Almost every book or article on email marketing tells us that permission is the guarantee of successful and long-term relationship with the subscribers.
But the tough times we’re surviving now may force some email marketers to send their bulk emails to those people who didn’t give the consent to receive them.
I don’t mean random spam that is flooding our Inboxes every day.
What I’m talking about is targeted opt-out emails. This is when a contact is not subscribed to the list but the sender has some information about the contact that suggests the email may be relevant to him or her.
For example, if the subscriber owns a business, he may need advertising services. If he owns a website or blog, he may need more traffic. If he has a pet, he may want to know more about pet care and food etc., etc.
So, are targeted opt-out emails really relevant, valuable and legal?
I’m sure you heard a lot about email relevancy and value in email marketing. A good email marketer is one who is sending emails relevant to the subscriber expectations and who is offering valuable information in the emails.
With that said, opt-out email followers say that it’s OK because their emails are relevant and may be of interest to those people. I think they are right and they are wrong. Here is why…

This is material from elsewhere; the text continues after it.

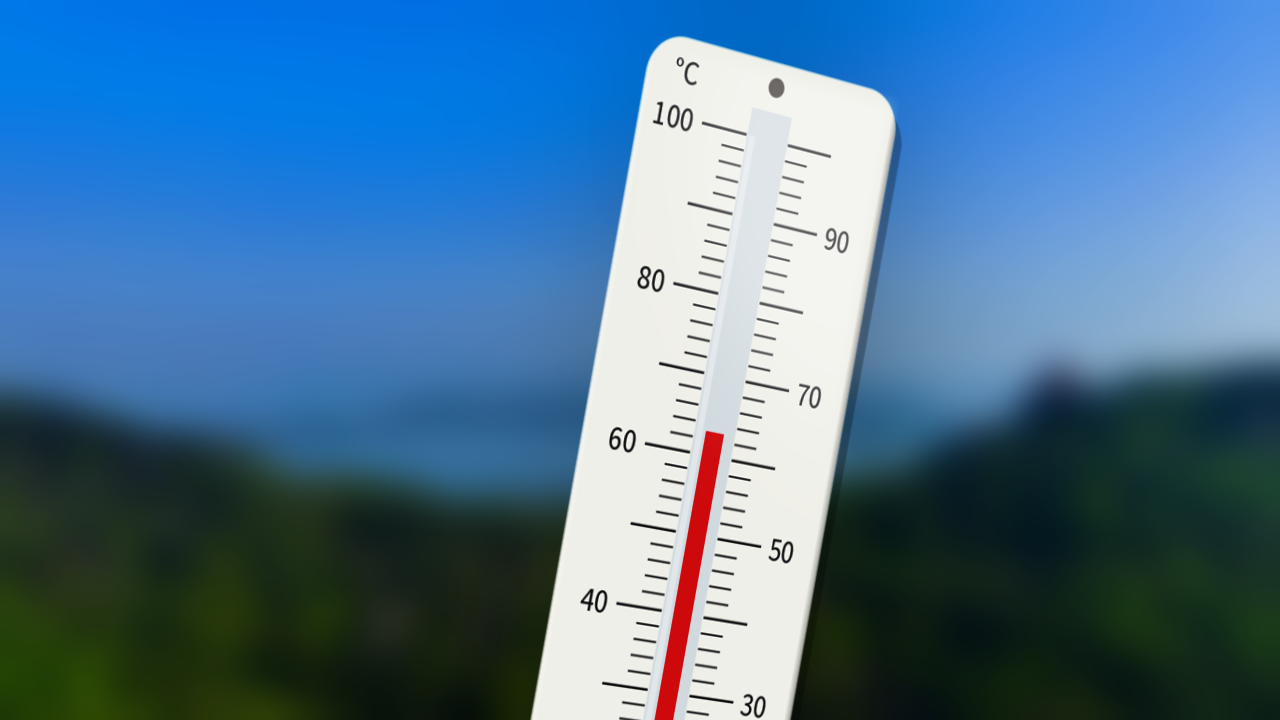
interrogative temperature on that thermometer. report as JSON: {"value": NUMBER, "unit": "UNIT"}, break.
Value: {"value": 63, "unit": "°C"}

Let’s look at our examples. If I know the subscriber has his own business, it’s reasonable to suppose he needs help from advertisement services to promote his business or products. From this point of view, there is nothing wrong with sending him an email telling about such services my company provides even if he is subscribed to a quite different email list.
But the problem is this is based on my assumptions only. We incline to overestimate the relevancy and value of our emails. We are convinced that our product or service is so great that everybody would want to know about it.
The reality is different.
Whatever information we have about our subscribers, we cannot exactly know or guess what they are interested in. Some will welcome your email and you will get some more customers while others will treat it like spam. So, on my opinion opt-in emails work better.
I won’t assert that opt-in emails are always relevant and valuable. But they are sent to people who self-identified their interest by subscribing to the list. And this is an argument in favour of opt-in emails.
That was an ethical side of the question. And now let’s look at the problem from the technical point of view.
Anti-spam legislation requires an opt-in list for commercial email. So, in case of any deliverability issues you can get help from anti-spam databases, feedback loops, etc.
Opt-out email practices don’t guarantee any deliverability help.
Moreover if you are using an email service provider (ESP) instead of desktop email marketing software, they may not allow you use their system to send bulk opt-out emails.
I will make no secret of the fact that sending opt-out email campaigns can bring some positive results: more sales, downloads, new subscriptions, etc.
But we should also think about the negative effects caused by opt-out emails. The problem is that they are not so obvious or instant. But they are real.
“I’ve been doing it for years and nobody has complained yet” is a popular opinion among opt-out email followers.
Spam complaints may not always go directly to the sender. People may complain to the ISP or ESP. If you are not signed up to the ISP feedback loops, you won’t know about those complaints. And while you are enjoying a new sale, your good sender reputation and future email deliverability may be slowly but steadily approaching their decline.
So, as you see there is no definite answer whether targeted opt-out emails are relevant and legal. What your email is – opt-in or opt-out – you are likely to receive a variety of responses. Some subscribers will love it and respond positively. Some will stay indifferent. Others will think you’re a spammer.
But the further you deviate from good email marketing practices, the more “you’re a spammer” responses you’ll get with all the ensuing consequences. And opt-out email is far away from the permission based email marketing.
Anyway, it’s your list and your brand reputation so it’s about you to decide. But before making a decision, ask yourself this simple question “If I send this email, will they think it’s spam?”